When comparing 'Happiness Club' and 'Female Warrior', Amy Tan's popular novel 'Happy Luck Club' is exploring the problems faced by first generation and second generation Chinese immigrants, especially mothers and daughters. Tan's book is a novel, but much of the struggle it explains is also reflected in the autobiographical work of Maxine Hong Kingston, The Woman Warrior: The Memorial of The Ghost of the Ghost. Among these two books, both mother and daughter are separated from culture and generation.

Joy Luck Club, a novel and movie version of Amy Tan's Joy Club, combines literature and movie equipment by adopting the novel's story technique and enhancing them with images and sounds. This adaptation is not an explanation of the destruction or misuse of Amy Tan's novel, but the emergence of new art works that are not hindered or enhanced by the superiority of its literary pioneer. Amy Tan brings the family's own experience as a Chinese immigrant to the United States and talks about four Chinese mothers (Suyuan Woo, An-mei Hsu, Lindo Jong, Ying-ying St.).

Wayne Wang's 1993 film "The Joy Luck Club" may have disappointed most of Tan's readers, like film critics. This theme is so interesting that you can take a movie, but the story's story is sensational and sensational, it becomes an Asian-American soap opera.

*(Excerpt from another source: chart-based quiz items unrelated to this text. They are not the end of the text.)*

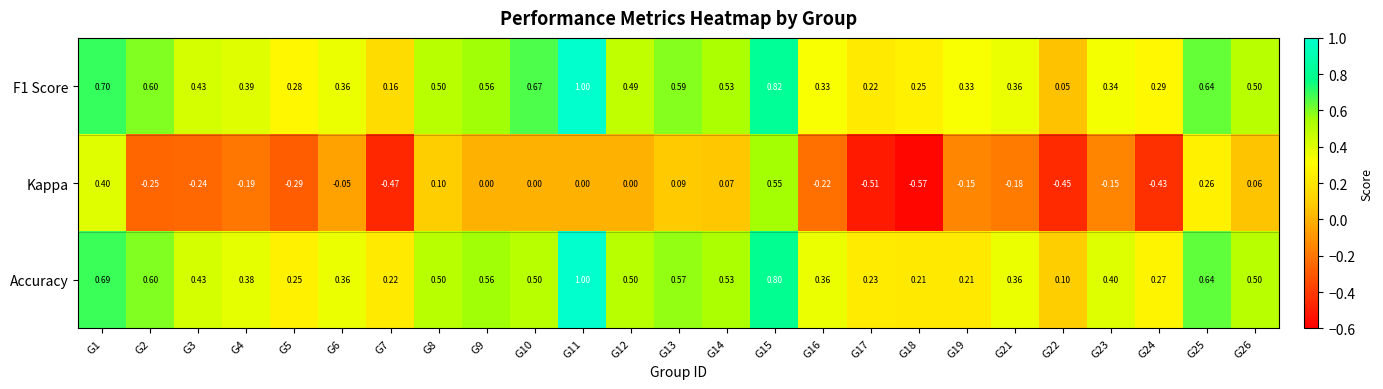

How many data points does each series have?

25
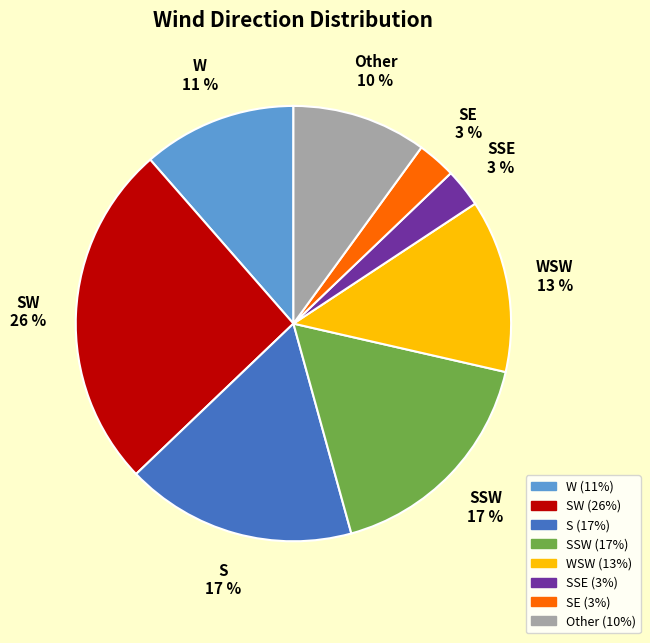

Do SW and SE together represent more than half of the pie?

No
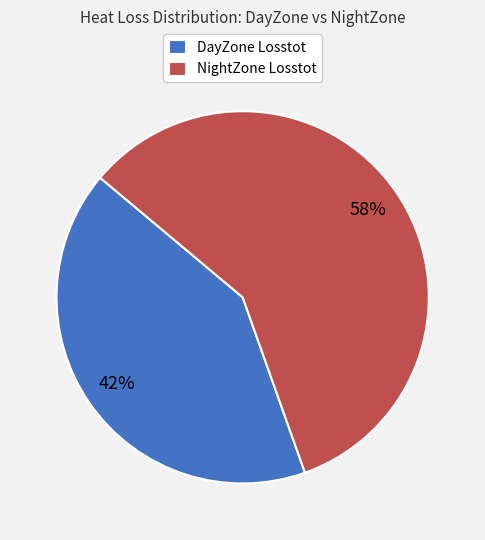

To the nearest percent, what is the combined percentage of NightZone Losstot and DayZone Losstot?

100%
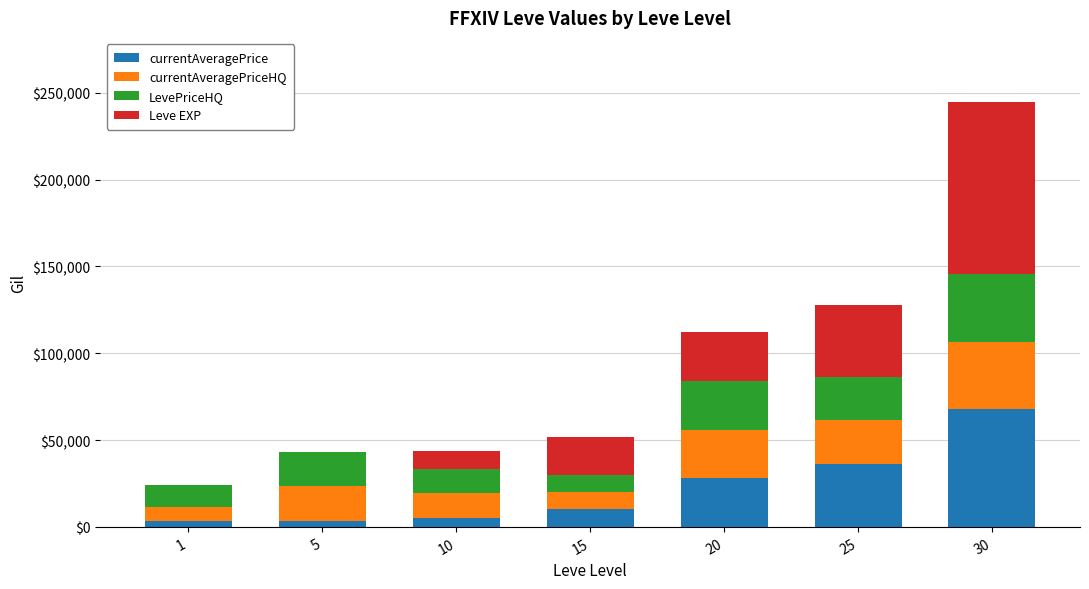

At which category is the sum across all series the highest?

30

The last episode (from "ticket pair") has been streamlined and simplified. Hello, this set of tickets is reduced to one paragraph: June fly to China and poor Canning Woo leaves the United States. Still, this movie is useful for students who need visual aid.

When the novel "Happy Luck Club" was released in 1989, King Wayne approached the idea of ​​novelist Amy Tan and turned the novel he praised into a movie. King and Tan are increasingly worried about making it a movie and since Mr. Wang's previous movie was not attractive since "eating a bowl", the king made a movie about Chinese-American I did not want it. A large audience. Back then, there was no Hollywood movie with Almighty actor, and it was dangerous to make a movie with Chinese protagonists, especially since Asian actors were not well known to American audiences. Since the meeting at Bel Air Hotel in January 1990, Wang and Tan analyzed the novel in collaboration with Ronald Bass and explained the outline of how to display it on the screen.